Example: about two minutes ago I wanted to find what the sales tax is for Cambrige, MA. So I looked up sales tax cambridge, ma. At the top of the results was this sponsored link:
Massachusetts sales tax SalesTax.com Get Current Sales Tax Rules & Rates for Specific Addresses & Zip Codes! |
The first few “organic” (non-advertising) search results below that didn’t look promising, so I decided to take my chances on the ad.
Wasted my time. Salestax.com redirects to a tax.cchgroup.com page that’s headed by “CorpSystem® Sales Tax Solutions, Compliance without a burden”, plus piles of sales jive about CCH group products and “solutions,” but nothing obvious about what I’m interested in: the advertised “Rates for specific addresses & zip codes”.
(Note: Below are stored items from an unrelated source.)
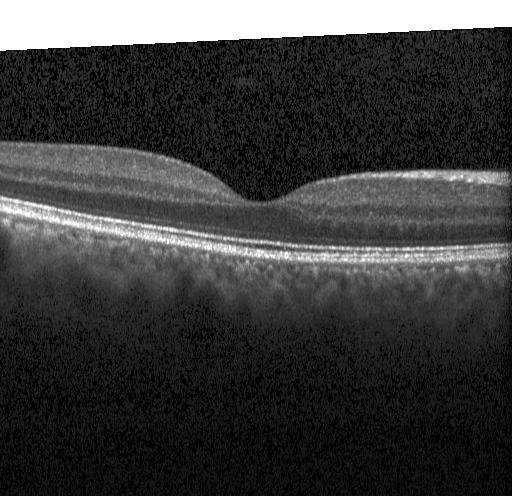 Optical coherence tomography scan; SD-OCT; macular scan; Heidelberg Spectralis OCT system. Assessment: no choroidal neovascularization, diabetic macular edema, or drusen.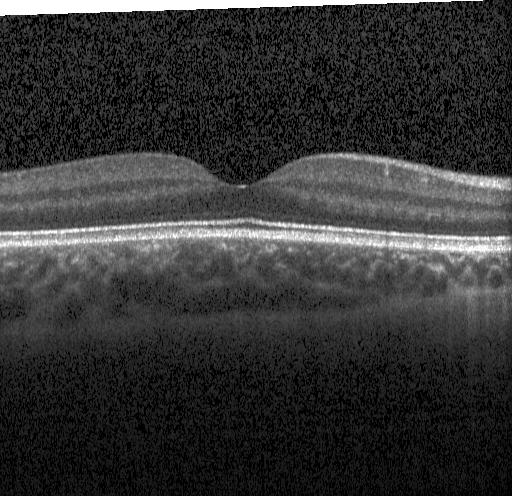

Centered on the fovea; OCT B-scan; instrument: Heidelberg Spectralis
Assessment: no choroidal neovascularization, no diabetic macular edema, and no drusen.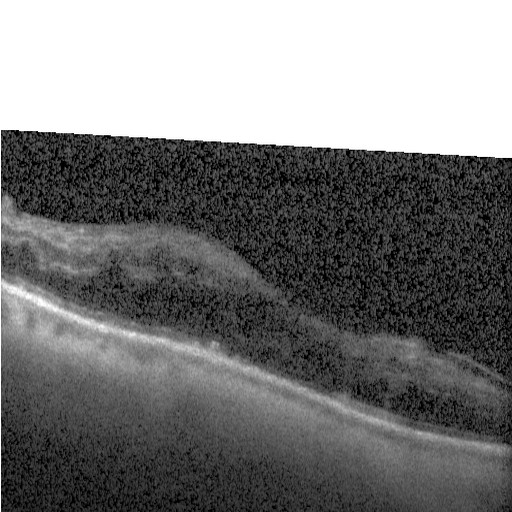
Finding: DME.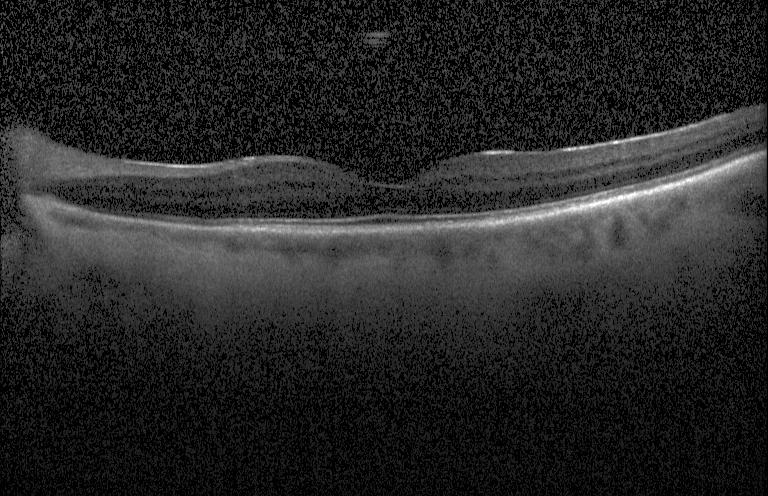
Fovea-centered. Optical coherence tomography B-scan. Spectral-domain OCT — Finding: neither choroidal neovascularization, diabetic macular edema, nor drusen.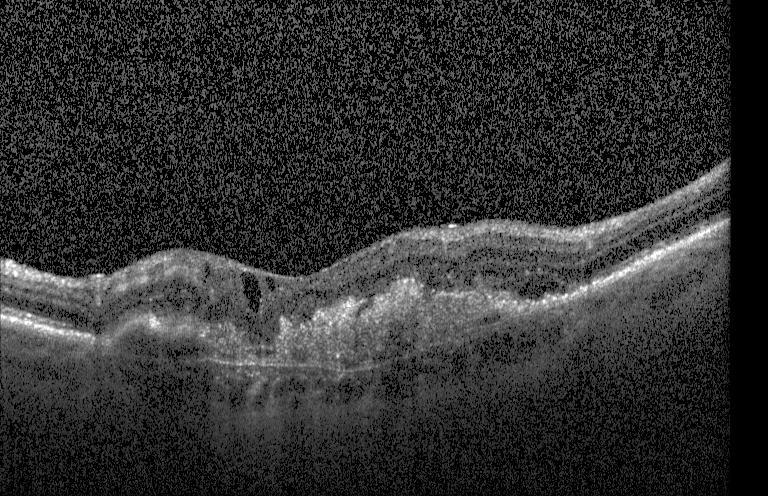

Centered on the fovea · instrument: Heidelberg Spectralis · spectral-domain optical coherence tomography · optical coherence tomography B-scan. Assessment: a choroidal neovascular membrane.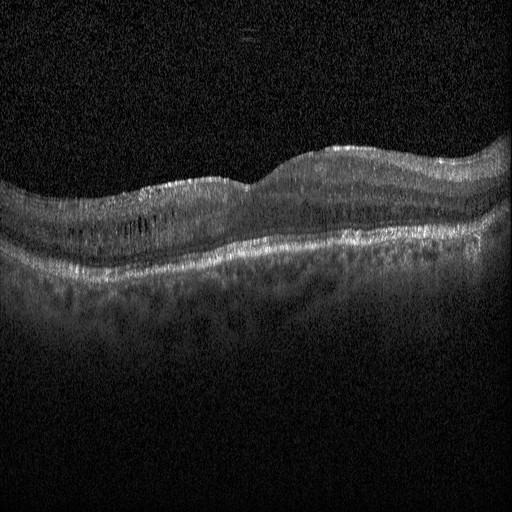
SD-OCT. Fovea-centered. Acquired on a Heidelberg Spectralis. Optical coherence tomography scan
The scan shows diabetic macular edema.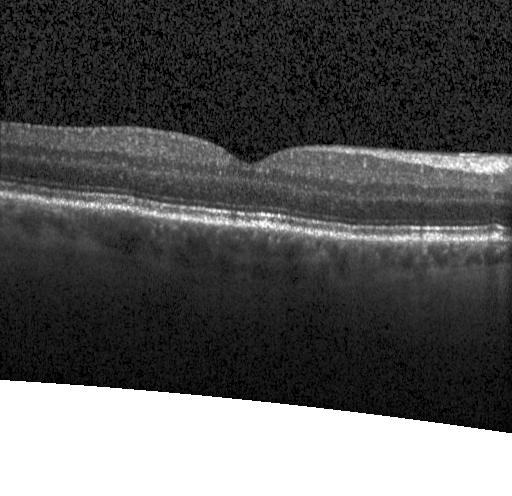

Spectral-domain OCT · OCT line scan · acquired on a Heidelberg Spectralis. Diagnosis: neither CNV, DME, nor drusen.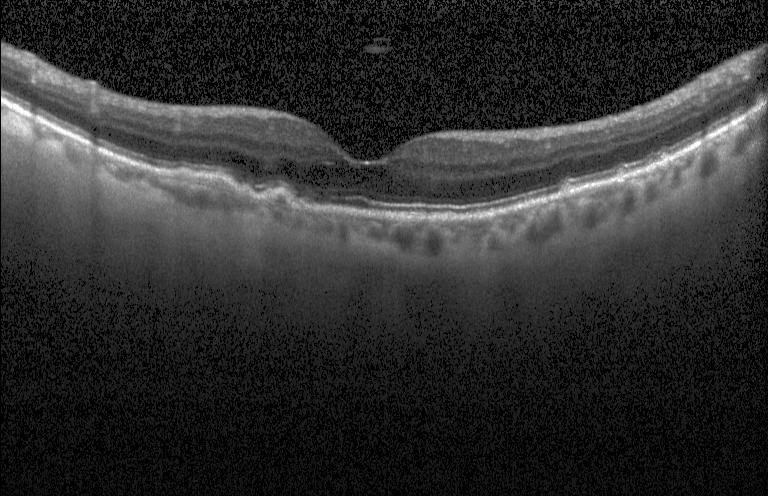
Impression: choroidal neovascularization (CNV).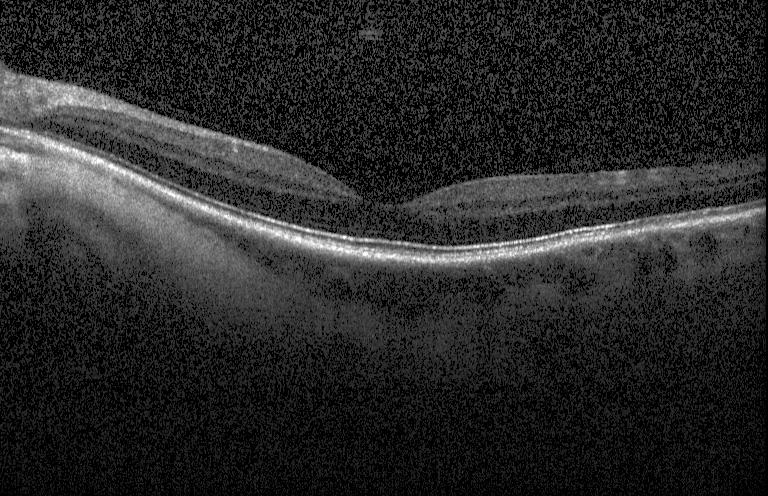
OCT finding: no evidence of choroidal neovascularization, diabetic macular edema, or drusen.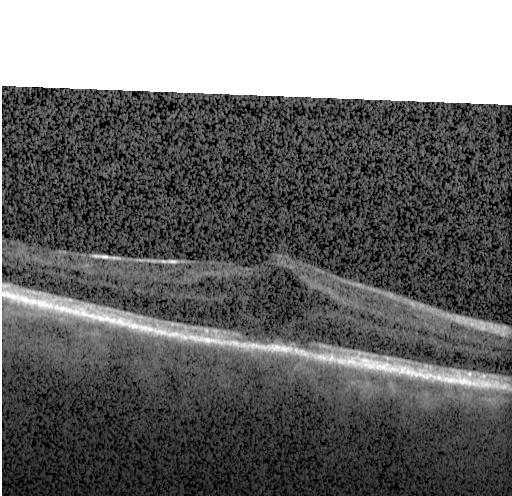 Through the macula. Spectral-domain optical coherence tomography. Retinal OCT cross-section — Finding: diabetic macular edema (DME).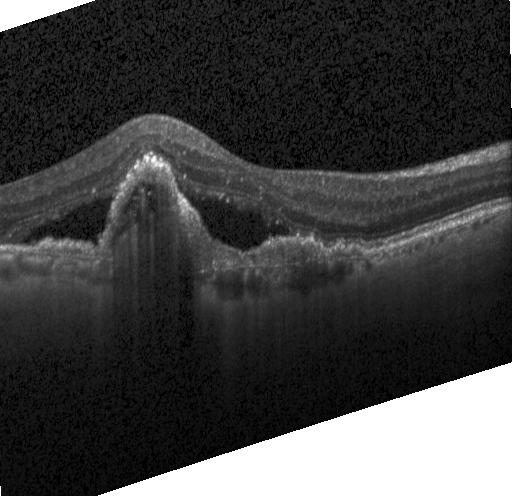

Diagnosis: choroidal neovascularization (CNV).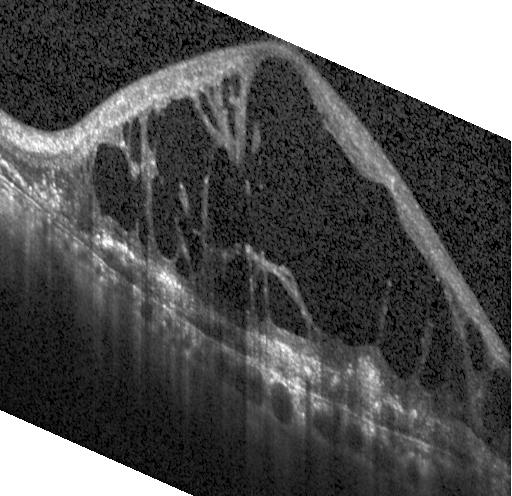 CNV.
I’m not going to waste more time digging into this, or looking for other examples of the same, because my point is made: this is baiting and switching, and just one of the ways that — for you and me — online advertising sucks and fails so often that it rounds to all the time.
It’s also one more reason why I believe the advertising bubble is due to burst. There’s a limit to how much abuse, misleading and general wrong-ness we’ll put up with. This has been tested for the duration, but at some point the failures become intolerable.
And those failures are not just of performance on the sell side.
What we need is for demand to find supply, not just for supply to “drive” demand. We are not cattle and we don’t like being herded, even if it’s by friendly chutes like Google’s. This was true before online advertising went nuts, and it will be true after the chutes get trampled.